Systemic learning and acting: an up-close observer finds a Maryland school district behaving as if it were a system
School Administrator, May, 2003 by Lew Rhodes
I had gone to bed frustrated ... and woke up thinking of elephants.
That's not surprising because elephants are my favorite metaphor--both for the continuing presence we can't see, as in the ancient Sufi parable "The Blind Men and the Elephant," and for the presence we choose not to see, as in the "elephant on the dining room table" that has been there so long that everyone ignores it, even though they must continually work around it.
That night I fell asleep more frustrated than usual with what was happening to schools and the people I knew in them.
First, an old friend was moving on from (or out of) the superintendency of a major school district. I guess from his occasionally glazed eyes I should have seen it coming. (I had seen this look in others when their internal commitment to make a difference was confronted by continuously disempowering systemic pushback from all sides of the elephant-like "system" for which they were accountable.)

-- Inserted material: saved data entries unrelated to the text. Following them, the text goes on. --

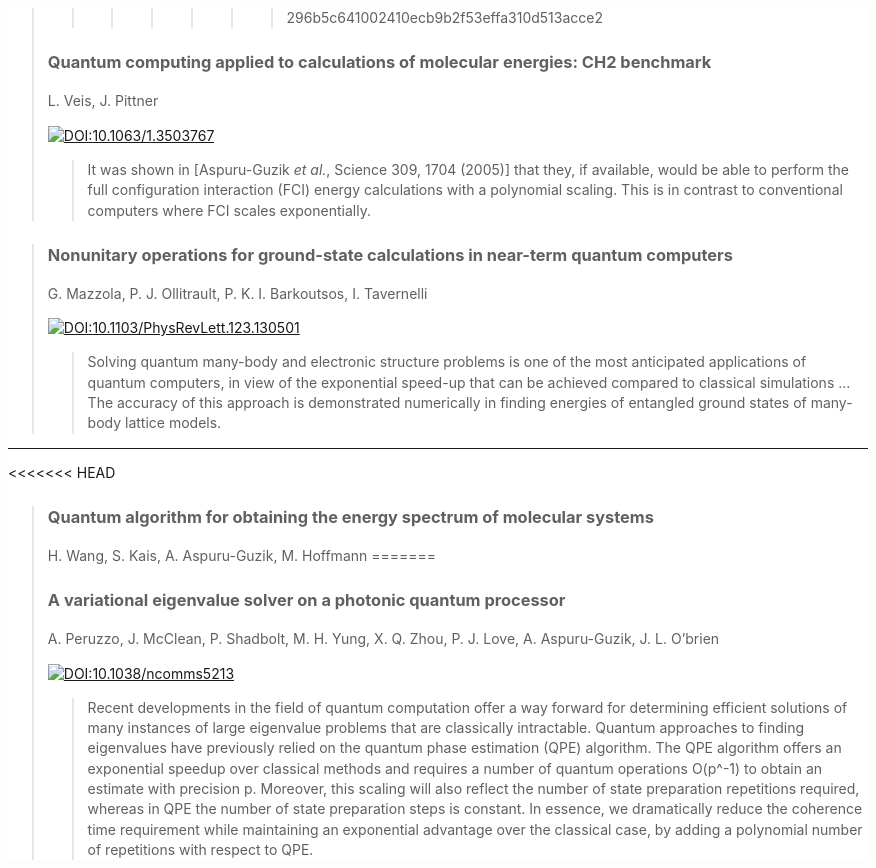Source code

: >>>>>>> 296b5c641002410ecb9b2f53effa310d513acce2
> ### Quantum computing applied to calculations of molecular energies: CH2 benchmark
> L. Veis, J. Pittner
> 
> [![DOI:10.1063/1.3503767](https://img.shields.io/badge/DOI-10.1063/1.3503767-blue.svg)](https://doi.org/10.1063/1.3503767)
> 
>> 
>> It was shown in [Aspuru-Guzik *et al.*, Science 309, 1704 (2005)] that they, if available, would be able to perform the full configuration interaction (FCI) energy calculations with a polynomial scaling. This is in contrast to conventional computers where FCI scales exponentially.
>> 

> ### Nonunitary operations for ground-state calculations in near-term quantum computers
> G. Mazzola, P. J. Ollitrault, P. K. I. Barkoutsos, I. Tavernelli
> 
> [![DOI:10.1103/PhysRevLett.123.130501](https://img.shields.io/badge/DOI-10.1103/PhysRevLett.123.130501-blue.svg)](https://doi.org/10.1103/PhysRevLett.123.130501)
> 
>> 
>> Solving quantum many-body and electronic structure problems is one of the most anticipated applications of quantum computers, in view of the exponential speed-up that can be achieved compared to classical simulations ...
The accuracy of this approach is demonstrated numerically in finding energies of entangled ground states of many-body lattice models.
>> 




----


<<<<<<< HEAD
> ### Quantum algorithm for obtaining the energy spectrum of molecular systems
> H. Wang, S. Kais, A. Aspuru-Guzik, M. Hoffmann
=======
> ### A variational eigenvalue solver on a photonic quantum processor
> A. Peruzzo, J. McClean, P. Shadbolt, M. H. Yung, X. Q. Zhou, P. J. Love, A. Aspuru-Guzik, J. L. O’brien
> 
> [![DOI:10.1038/ncomms5213](https://img.shields.io/badge/DOI-10.1038/ncomms5213-blue.svg)](https://doi.org/10.1038/ncomms5213)
> 
>> 
>> Recent developments in the field of quantum computation offer a way forward for determining efficient solutions of many instances of large eigenvalue problems that are classically intractable. Quantum approaches to finding eigenvalues have previously relied on the quantum phase estimation (QPE) algorithm. The QPE algorithm offers an exponential speedup over classical methods and requires a number of quantum operations O(p^-1) to obtain an estimate with precision p. Moreover, this scaling will also reflect the number of state preparation repetitions required, whereas in QPE the number of state preparation steps is constant. In essence, we dramatically reduce the coherence time requirement while maintaining an exponential advantage over the classical case, by adding a polynomial number of repetitions with respect to QPE.
>> 

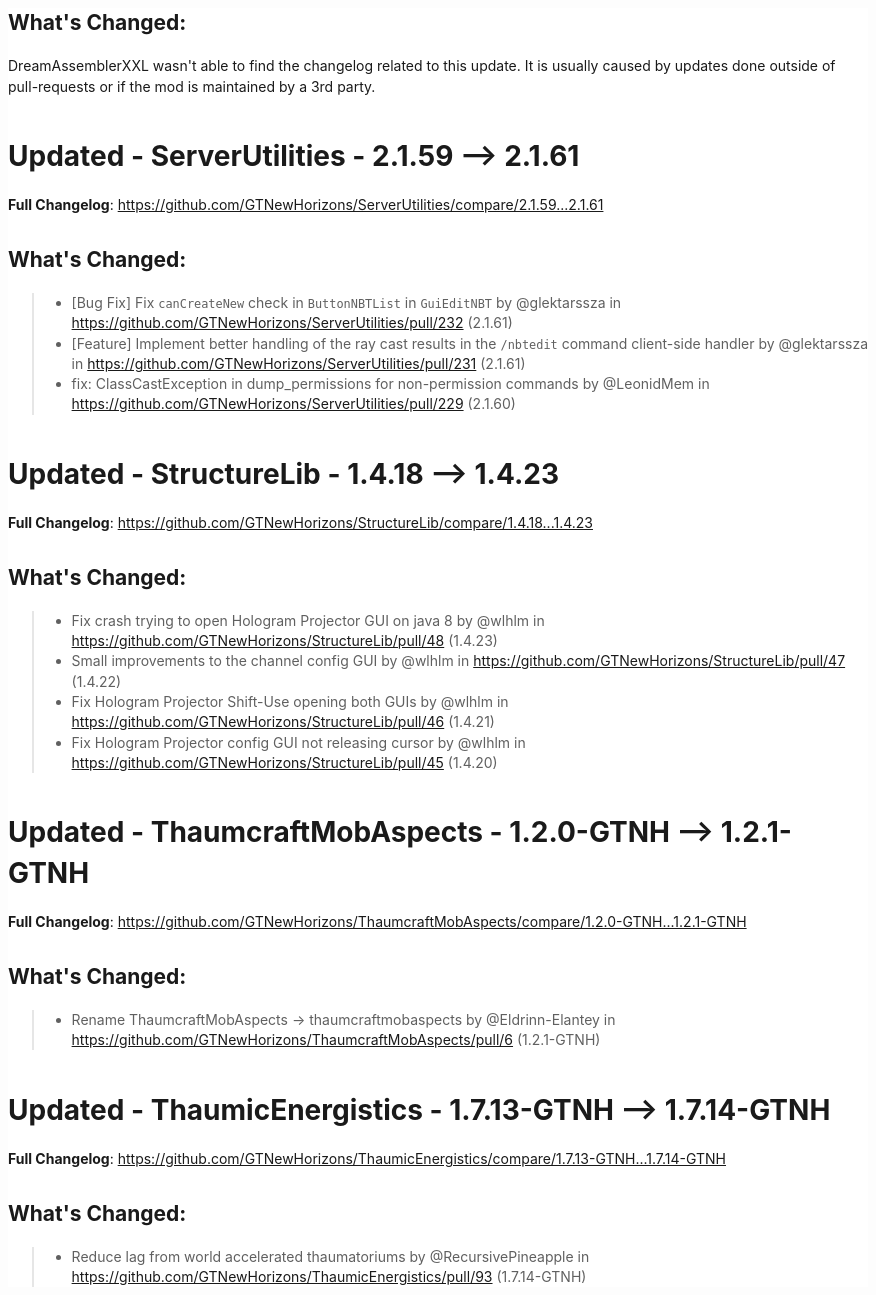 ## What's Changed:
DreamAssemblerXXL wasn't able to find the changelog related to this update. It is usually caused by updates done outside of pull-requests or if the mod is maintained by a 3rd party.
# Updated - ServerUtilities - 2.1.59 --> 2.1.61
**Full Changelog**: https://github.com/GTNewHorizons/ServerUtilities/compare/2.1.59...2.1.61

## What's Changed:
>* [Bug Fix] Fix `canCreateNew` check in `ButtonNBTList` in `GuiEditNBT` by @glektarssza in https://github.com/GTNewHorizons/ServerUtilities/pull/232 (2.1.61)
>* [Feature] Implement better handling of the ray cast results in the `/nbtedit` command client-side handler by @glektarssza in https://github.com/GTNewHorizons/ServerUtilities/pull/231 (2.1.61)
>* fix: ClassCastException in dump_permissions for non-permission commands by @LeonidMem in https://github.com/GTNewHorizons/ServerUtilities/pull/229 (2.1.60)

# Updated - StructureLib - 1.4.18 --> 1.4.23
**Full Changelog**: https://github.com/GTNewHorizons/StructureLib/compare/1.4.18...1.4.23

## What's Changed:
>* Fix crash trying to open Hologram Projector GUI on java 8 by @wlhlm in https://github.com/GTNewHorizons/StructureLib/pull/48 (1.4.23)
>* Small improvements to the channel config GUI by @wlhlm in https://github.com/GTNewHorizons/StructureLib/pull/47 (1.4.22)
>* Fix Hologram Projector Shift-Use opening both GUIs by @wlhlm in https://github.com/GTNewHorizons/StructureLib/pull/46 (1.4.21)
>* Fix Hologram Projector config GUI not releasing cursor by @wlhlm in https://github.com/GTNewHorizons/StructureLib/pull/45 (1.4.20)

# Updated - ThaumcraftMobAspects - 1.2.0-GTNH --> 1.2.1-GTNH
**Full Changelog**: https://github.com/GTNewHorizons/ThaumcraftMobAspects/compare/1.2.0-GTNH...1.2.1-GTNH

## What's Changed:
>* Rename ThaumcraftMobAspects -> thaumcraftmobaspects by @Eldrinn-Elantey in https://github.com/GTNewHorizons/ThaumcraftMobAspects/pull/6 (1.2.1-GTNH)

# Updated - ThaumicEnergistics - 1.7.13-GTNH --> 1.7.14-GTNH
**Full Changelog**: https://github.com/GTNewHorizons/ThaumicEnergistics/compare/1.7.13-GTNH...1.7.14-GTNH

## What's Changed:
>* Reduce lag from world accelerated thaumatoriums by @RecursivePineapple in https://github.com/GTNewHorizons/ThaumicEnergistics/pull/93 (1.7.14-GTNH)
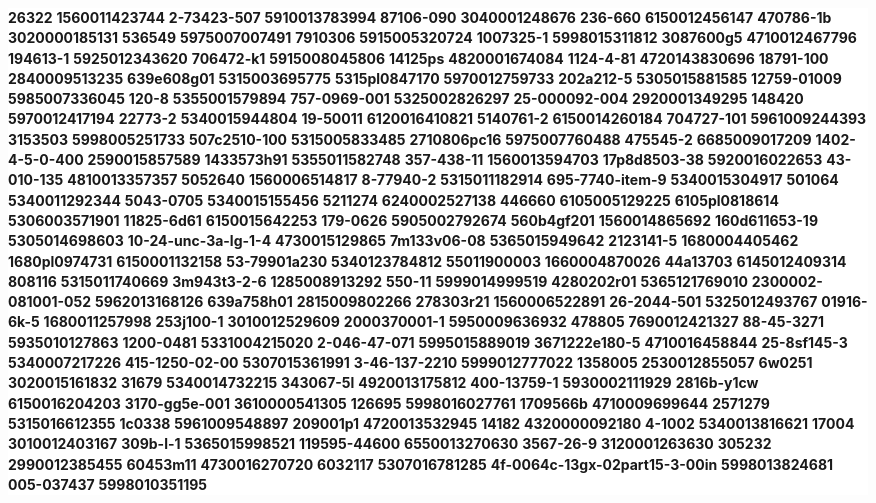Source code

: **26322**    **1560011423744**    **2-73423-507**    **5910013783994**    **87106-090**    **3040001248676**
**236-660**    **6150012456147**    **470786-1b**    **3020000185131**    **536549**    **5975007007491**
**7910306**    **5915005320724**    **1007325-1**    **5998015311812**    **3087600g5**    **4710012467796**
**194613-1**    **5925012343620**    **706472-k1**    **5915008045806**    **14125ps**    **4820001674084**
**1124-4-81**    **4720143830696**    **18791-100**    **2840009513235**    **639e608g01**    **5315003695775**
**5315pl0847170**    **5970012759733**    **202a212-5**    **5305015881585**    **12759-01009**    **5985007336045**
**120-8**    **5355001579894**    **757-0969-001**    **5325002826297**    **25-000092-004**    **2920001349295**
**148420**    **5970012417194**    **22773-2**    **5340015944804**    **19-50011**    **6120016410821**
**5140761-2**    **6150014260184**    **704727-101**    **5961009244393**    **3153503**    **5998005251733**
**507c2510-100**    **5315005833485**    **2710806pc16**    **5975007760488**    **475545-2**    **6685009017209**
**1402-4-5-0-400**    **2590015857589**    **1433573h91**    **5355011582748**    **357-438-11**    **1560013594703**
**17p8d8503-38**    **5920016022653**    **43-010-135**    **4810013357357**    **5052640**    **1560006514817**
**8-77940-2**    **5315011182914**    **695-7740-item-9**    **5340015304917**    **501064**    **5340011292344**
**5043-0705**    **5340015155456**    **5211274**    **6240002527138**    **446660**    **6105005129225**
**6105pl0818614**    **5306003571901**    **11825-6d61**    **6150015642253**    **179-0626**    **5905002792674**
**560b4gf201**    **1560014865692**    **160d611653-19**    **5305014698603**    **10-24-unc-3a-lg-1-4**    **4730015129865**
**7m133v06-08**    **5365015949642**    **2123141-5**    **1680004405462**    **1680pl0974731**    **6150001132158**
**53-79901a230**    **5340123784812**    **55011900003**    **1660004870026**    **44a13703**    **6145012409314**
**808116**    **5315011740669**    **3m943t3-2-6**    **1285008913292**    **550-11**    **5999014999519**
**4280202r01**    **5365121769010**    **2300002-081001-052**    **5962013168126**    **639a758h01**    **2815009802266**
**278303r21**    **1560006522891**    **26-2044-501**    **5325012493767**    **01916-6k-5**    **1680011257998**
**253j100-1**    **3010012529609**    **2000370001-1**    **5950009636932**    **478805**    **7690012421327**
**88-45-3271**    **5935010127863**    **1200-0481**    **5331004215020**    **2-046-47-071**    **5995015889019**
**3671222e180-5**    **4710016458844**    **25-8sf145-3**    **5340007217226**    **415-1250-02-00**    **5307015361991**
**3-46-137-2210**    **5999012777022**    **1358005**    **2530012855057**    **6w0251**    **3020015161832**
**31679**    **5340014732215**    **343067-5l**    **4920013175812**    **400-13759-1**    **5930002111929**
**2816b-y1cw**    **6150016204203**    **3170-gg5e-001**    **3610000541305**    **126695**    **5998016027761**
**1709566b**    **4710009699644**    **2571279**    **5315016612355**    **1c0338**    **5961009548897**
**209001p1**    **4720013532945**    **14182**    **4320000092180**    **4-1002**    **5340013816621**
**17004**    **3010012403167**    **309b-l-1**    **5365015998521**    **119595-44600**    **6550013270630**
**3567-26-9**    **3120001263630**    **305232**    **2990012385455**    **60453m11**    **4730016270720**
**6032117**    **5307016781285**    **4f-0064c-13gx-02part15-3-00in**    **5998013824681**    **005-037437**    **5998010351195**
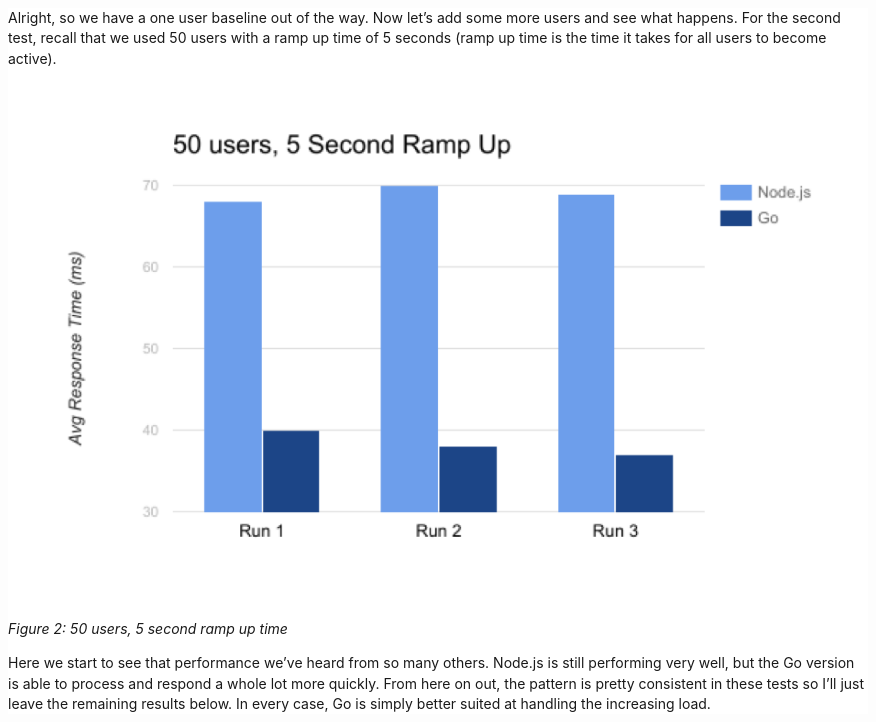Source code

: Alright, so we have a one user baseline out of the way. Now let’s add some more users and see what happens. For the second test, recall that we used 50 users with a ramp up time of 5 seconds (ramp up time is the time it takes for all users to become active).

![Picture2.png](./Picture2.png)_Figure 2: 50 users, 5 second ramp up time_

Here we start to see that performance we’ve heard from so many others. Node.js is still performing very well, but the Go version is able to process and respond a whole lot more quickly. From here on out, the pattern is pretty consistent in these tests so I’ll just leave the remaining results below. In every case, Go is simply better suited at handling the increasing load.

Compounding my distress was that my work over the years had revealed the frustrations of not only education's s frontline practitioners, but also those who for several decades have been helping them from the outside: foundations, government agencies and business groups. Now all the major foundations were threatening to get out of the systemic change business and leave the elephant at the center of the dining room table for someone else to deal with.
While many of their efforts to improve education were considered successful in the short-term, none had created sustained differences. School systems had been unable to integrate proven, effective ways of working into the daily business of schooling. And, most seriously, the foundations did not really know why.
Based on their present beliefs about the nature of schooling, their search for understanding how to apply their resources more effectively led them to conclude two things:
* The district as unit-of-change is too large and complex. For some frontline practitioners and outsiders this meant focus resources on
smaller units such as buildings where they at least could see some differences ... even if their experience told them changes couldn't be sustained for long.
* A connection seems to exist between the superintendent's role and the sustainability of improvements in the school system's work. Noting that most of their funded efforts withered away when superintendents changed, some began to protect their investments by reserving the right to halt funding if top leadership turned over.
Accountable for Learning
Even more frustrating was the fact that four years earlier I had taken note of a large school district that was having unexpected successes. Outside observers described these successes as "unusual," even as "miracles" because of their broad systemwide scope and relatively short time to bring about in such a large, complex school system. Some of those same foundations and reform groups even sent researchers to poke and probe the whats and the hows of particular changes.
I observed from a unique inside-outside vantage point this large urban school district, with most of the learning and teaching problems of other major school districts, acting as if it knew something the other districts did not. This was the Montgomery County, Md., Public Schools, and as a district it was addressing the seemingly intractable cultural conditions others blamed for the failures of systemic change. Educators in this district were performing as if a disconnect between future visions and current system wide practice did not have to exist.
If I applied today's accountability logic model to this school system's performance-the notions that performance is the result of learning and learning is the product of teaching-I had been observing a learning organization. Society expects and wants effective teaching for all children, not just some. Judging by their systemic performance and actions that would affect all children, this school system was getting smarter at a faster rate than I had ever experienced. Why and how were so many people within this community and school district getting so smart so fast? Was there a connection between the ways the organization and the individuals in it were learning?
If organizational actions that influence all children are the measure of organizational learning, then who and what was the teacher?
And what was it that those seeking the secret of this district's systemic learning and acting could not see and therefore did not understand about the fundamental nature of this learner, the school system? Apparently, the scope and nature of this district's performance was so outside the box of accepted belief about what is possible-and therefore can be expected from school districts- that it couldn't be seen.
By using educational research developed from documenting the whats and the hows of isolated changes to discover what made the district different, reformers and researchers were missing what made them the same: the context of district actions that answered the larger question-why?